The Orioles used 12 starting pitchers in 2012 and Wei-Yin Chen led the O’s arms in innings with 192 2/3. This season they enter Spring Training with a greater understanding of their rotation talent. After Tommy Hunter‘s bullpen success (3.71 ERA, 8.5 K/9, 4.00 K/BB compared to 5.71 ERA, 4.7 K/9, 2.65 K/BB as a starter), the O’s likely won’t be tasking him with a job in the starting rotation. A full season in the pen should only help solidify one of the games top tier bullpens.
Similarly, the Orioles called on Chris Tillman on July 4 after his tear through Triple-A. Tillman started in 15 games, totaled a 2.93 ERA and earned 9 quality starts in those outings. FanGraph’s ZiP projections predict 165 2/3 innings this season, he threw just 86 with Baltimore in 2012. Assuming he’s healthy, Tillman makes the rotation an even stronger force than it was this time last year.
A healthy Jason Hammel could completely change the Orioles rotation as well. Hammel has assured reporters that is knee feels great and seems ready to rock in 2013. The Birds number one starter had a career year with a 3.43 ERA over 118 innings pitched (his fewest since 2008). Getting him close to 200 innings would be huge for Buck Showalter’s team.

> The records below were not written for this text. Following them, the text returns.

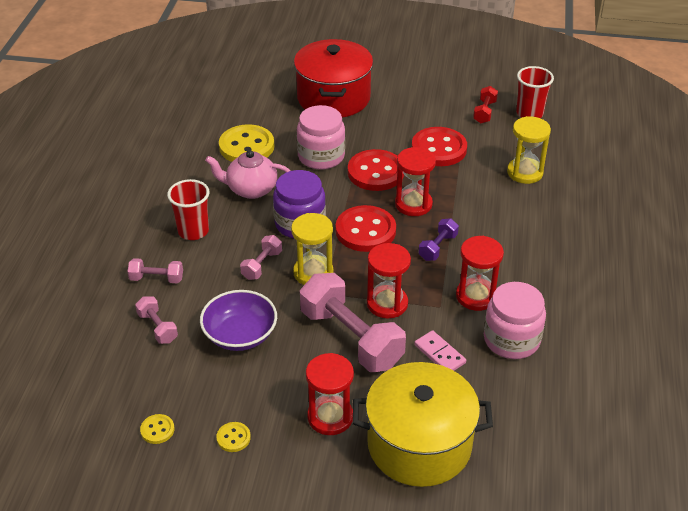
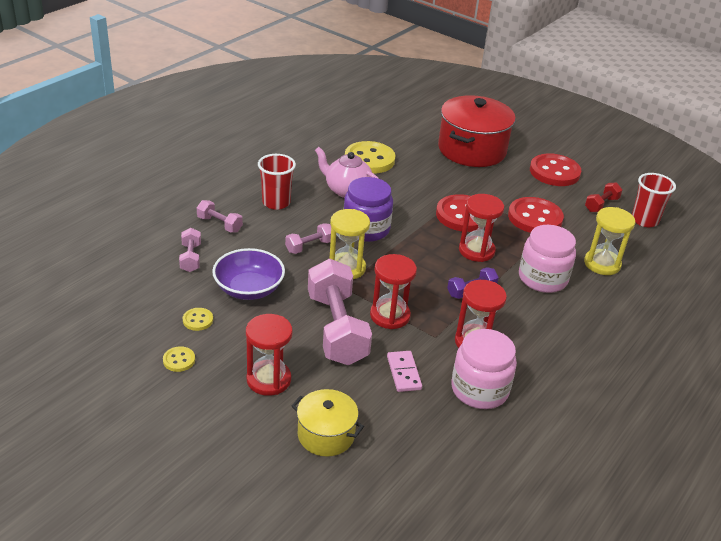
camera: 25 degrees right, 5 degrees down
yellow button [140,414,174,444] -> yellow button moved to [183,308,213,331]
pink jar [297,105,345,170] -> pink jar moved to [519,225,576,293]
red button [336,205,396,252] -> red button moved to [530,153,581,186]
yellow pot [352,362,493,487] -> yellow pot [292,389,364,457], size x0.55

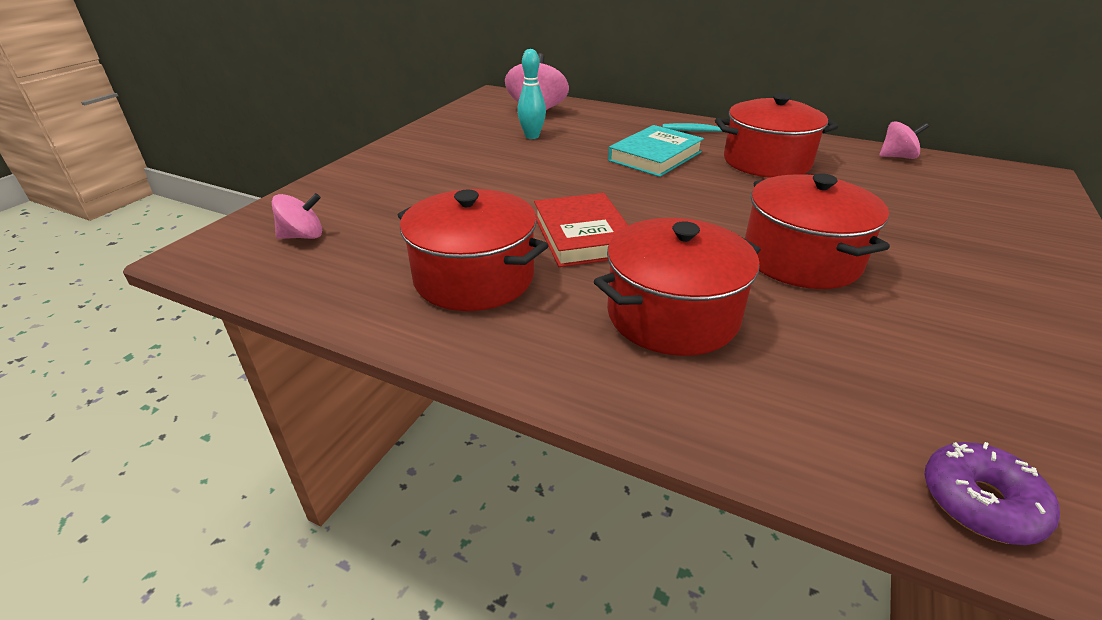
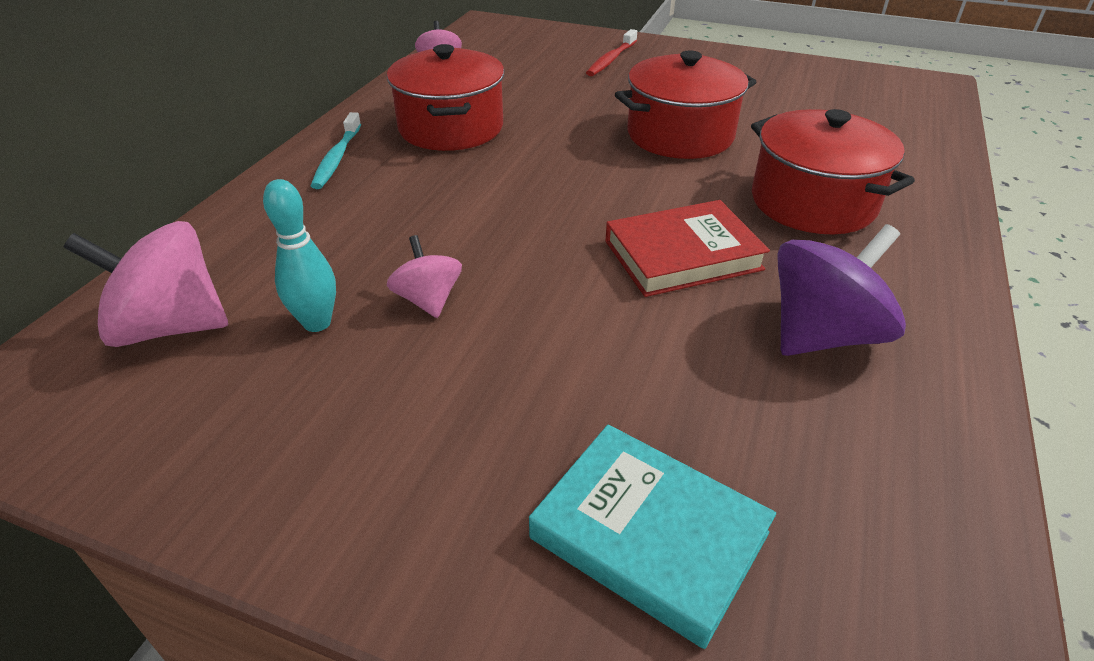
camera: 95 degrees left, 5 degrees up
pink spinning top [272,193,322,239] -> pink spinning top moved to [387,235,462,318]
red pot [398,189,549,311] -> purple spinning top [777,224,906,356]
turquoise book [608,125,704,177] -> turquoise book moved to [529,425,776,649]
purple donut [925,442,1060,545] -> none
none -> red toothbrush [586,29,637,76]

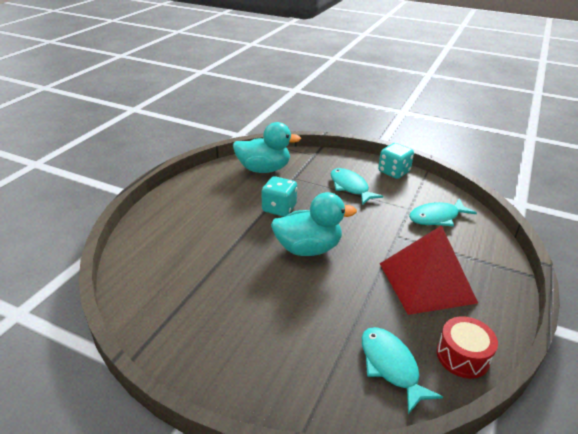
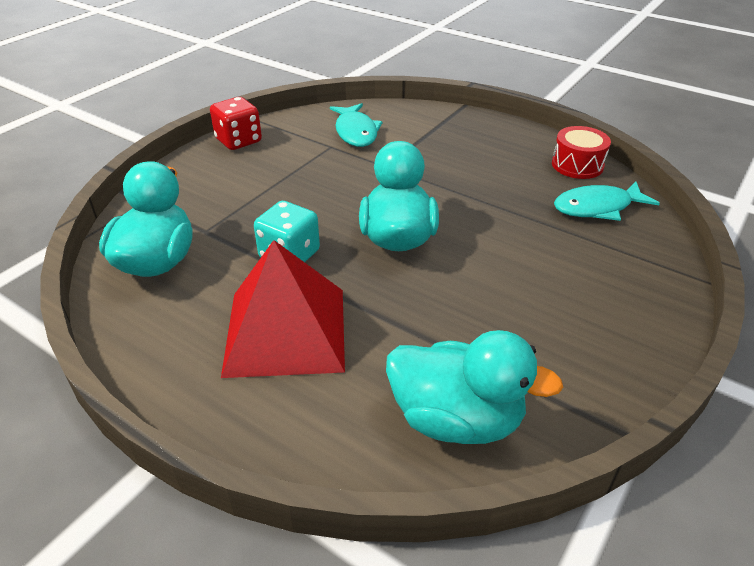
camera: 80 degrees left, 5 degrees up
turquoise fish [331,168,384,205] -> none
turquoise dice [378,143,414,179] -> red dice [210,97,262,150]
red pyramid [380,225,478,315] -> red pyramid moved to [221,240,345,378]
none -> turquoise duck [386,330,563,444]

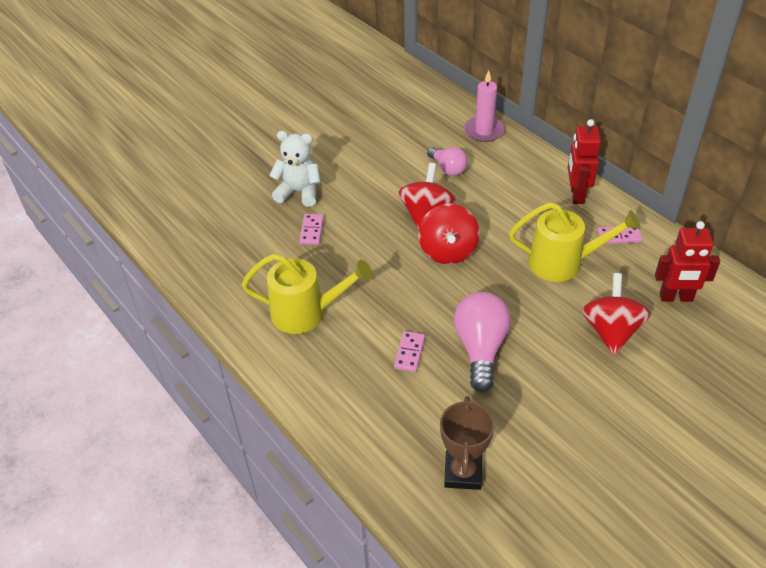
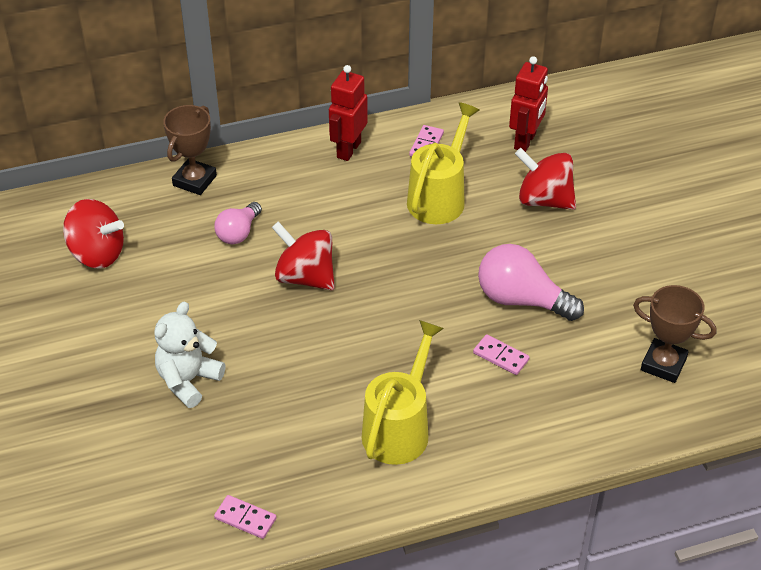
camera: 70 degrees left, 0 degrees up
pink domino [299,214,324,245] -> pink domino moved to [214,495,276,539]
red spinning top [418,204,480,264] -> red spinning top moved to [63,199,124,268]
pink light bulb [427,147,468,176] -> pink light bulb turned 135 degrees clockwise [214,202,262,244]
pink candle [464,70,505,142] -> brown trophy [163,105,217,195]
red robot [568,119,601,204] -> red robot turned 90 degrees clockwise [329,65,368,161]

Having a full season of Nate McLouth will be big for the O’s lineup as well. McLouth only played in 55 games for the Orioles and was second on the team in stolen bases with 12. Expect to see a few more of those this season. He didn’t join the Orioles until August 4 and hit .268/.342/.435 with 7 home runs and 18 RBI with Baltimore. As a full-time left fielder, the Orioles lineup becomes more solidified than it did when they were plugging Nolan Reimold, Xavier Avery or Bill Hall in that spot the first half of 2012.
Most importantly, let’s not forget about defense. Before Manny Machado was called up to play third base (August 9), the Orioles were one of the worst defensive teams in the league. Wilson Betemit and Mark Reynolds couldn’t cut it on the left side of the infield, but Machado’s glove and instincts completely changed their play. The O’s went 33-18 in their games with Machado manning the bag down.
To look at the Orioles 2012 season as a whole and make a summation of it would be a big mistake. April through July the Orioles went 55-49 with a -51 run differential. August through October (regular season) the O’s went 38-20 with a +58 run differential. The August through October team had McLouth and Machado, Tommy Hunter in the bullpen, Chris Tillman in the rotation and, later on, Dylan Bundy on the staff as well. This year they’ll have all that, plus a healthy Nick Markakis, Jason Hammel and even Nolan Reimold.
Any experts that want to compare the 2013 to 2012 teams because they have similar rosters are doing a disservice to themselves for not noting the dramatic changes Buck Showalter‘s team underwent to propel them to 93 wins last year. I see the 2013 Orioles as the August-October Orioles. They’re playing in a tougher division this go around with improvements in Toronto and Boston, but their current roster made them a contender last year.
I don’t expect the O’s narrative this season to be about close wins or run differentials because a closer look will reveal that story really wasn’t a part of narrative for this current crop of guys.